Not sure what you're trying to guild around the cherry - but I second the idea that you might already have a workable "guild" of PNW natives.
If it's just about filling the space with happy, edible, mutually-supportive plants, I'd encourage you to do a survey (use
Gaia's Garden or a similar regionally-specific plant book), and discover just how many functions are already thriving there.
If you want to grow something very different from the PNW typical understory, like alkali-loving brassicas or something, you are probably looking at clearing a bed, or creating a
raised bed, to modify the existing soils.
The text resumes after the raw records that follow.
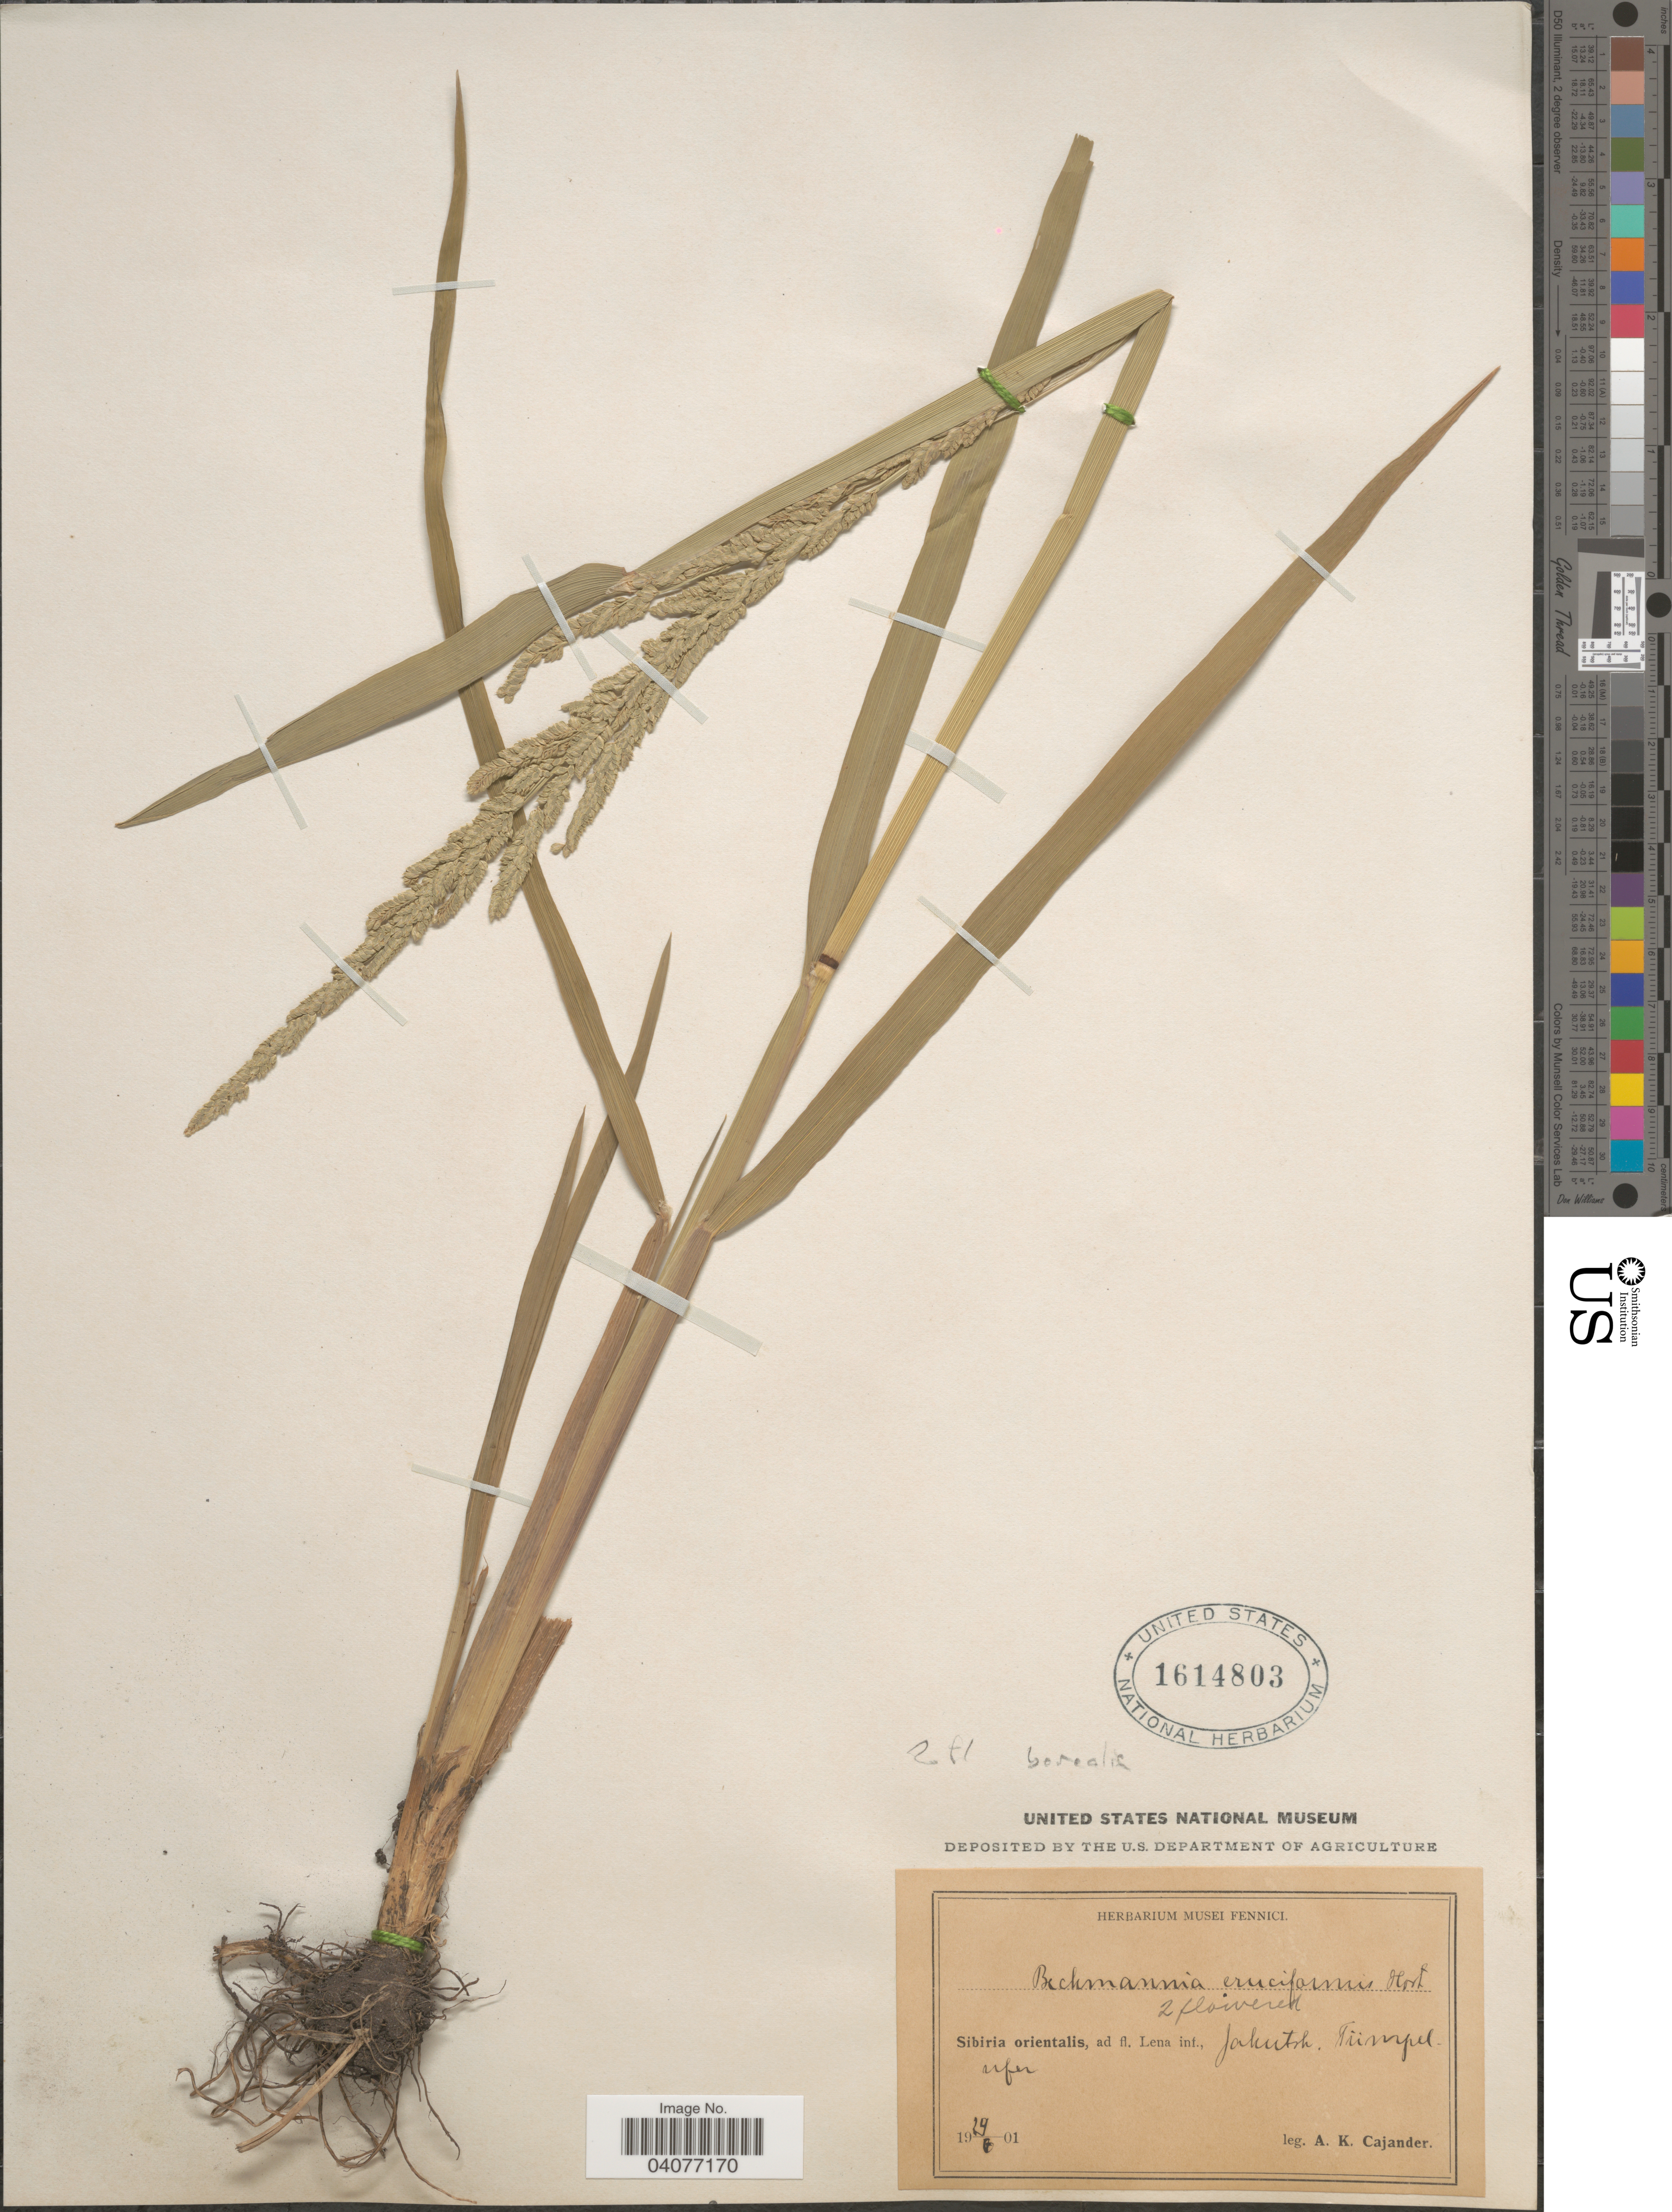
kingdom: Plantae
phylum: Tracheophyta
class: Liliopsida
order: Poales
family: Poaceae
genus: Beckmannia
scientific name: Beckmannia eruciformis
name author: (L.) Host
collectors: Cajander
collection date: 1901-06-19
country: Russian Federation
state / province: Sakha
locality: Sibiria orientalis, ad fl. Lena int., Jakutsk, Tümpel infer.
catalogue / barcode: US 1614803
(Bear in mind that part of what creates the acidic soil is the cool, rainy conditions - these promote a LOT of organic matter, and rinse away soluble alkaline salts. So if you want to grow Middle Eastern or European annuals, which evolved in less rain and chalkier soils, you will have a lot of work to do to modify and maintain a non-local soil profile. I generally have not done this on forest understory - I prefer to garden in already-disturbed soil, since it generally benefits more from the caretaker's attention.)
I no longer live in the part of the PNW where salal grows to problematic excess. I miss it. I really miss huckleberries. Swap you some cheatgrass and thistles, anytime.
I would definitely think twice about whether you can live with the salal, since disturbed ground often goes to Himalayan blackberries, thistle, and inedible invasives.
I'd much rather have the native berries.
Salal berries are edible but bland, ripe ones have a hint of nutmeg about them. Red hucks are edible but tart. Put them together, and you have some serious blueberry pie material. Black coastal (evergreen) hucks work in this mix too.
Salal is also popular with florists as decorative greenery. Used to be a market for it, Ernie remembers being paid for "brush-picking" as a kid. One of the 'forest products' you can harvest without felling trees.
My recollection of the gardens I helped tend as a kid, and as a renter in Portland, is that salal is an easy keeper (doesn't need coddling) in woody soils, but it doesn't aggressively invade lawns or cleared areas.
Once you have eliminated the running roots from the area you're trying to cultivate, it takes time for it to re-grow from the edges.
The most common landscape strategies use salal in large planting beds with clearly marked, smooth boundaries. Paths, mowed lawns, or other barriers separate native plantings (salal, iris, cedar etc) from introduced ornamentals or food plots.
I don't think some little introduced bulbs are going to have much effect on it, nor would I expect mulching to deter these well-adapted local plants.
I think of sheet mulching as most effective at surpressing mineral soil pioneer "weeds," by favoring woodland perennials over open-ground weedy invaders.
I would not expect mulch to work well as a strategy against forest understory rhizomes or root-creeping plants, they love those conditions.
I have heard of battling rhizominous plants (like invasive Himalayan blackberry) using mulch as the sort of decorative touch to cover up a truly sadistic strategy (corn gluten and molasses to hot-ferment
compost all living residues, under a layer of light-excluding
cardboard or black plastic, mulch or bark chip on top mostly for looks).
My version of Pacific Northwest
permaculture would definitely include salal and huckleberries as parts of a guild.
And probably some
mushrooms, herbs, and edible flowers like wild ginger, violets, edible lilies if there's enough light.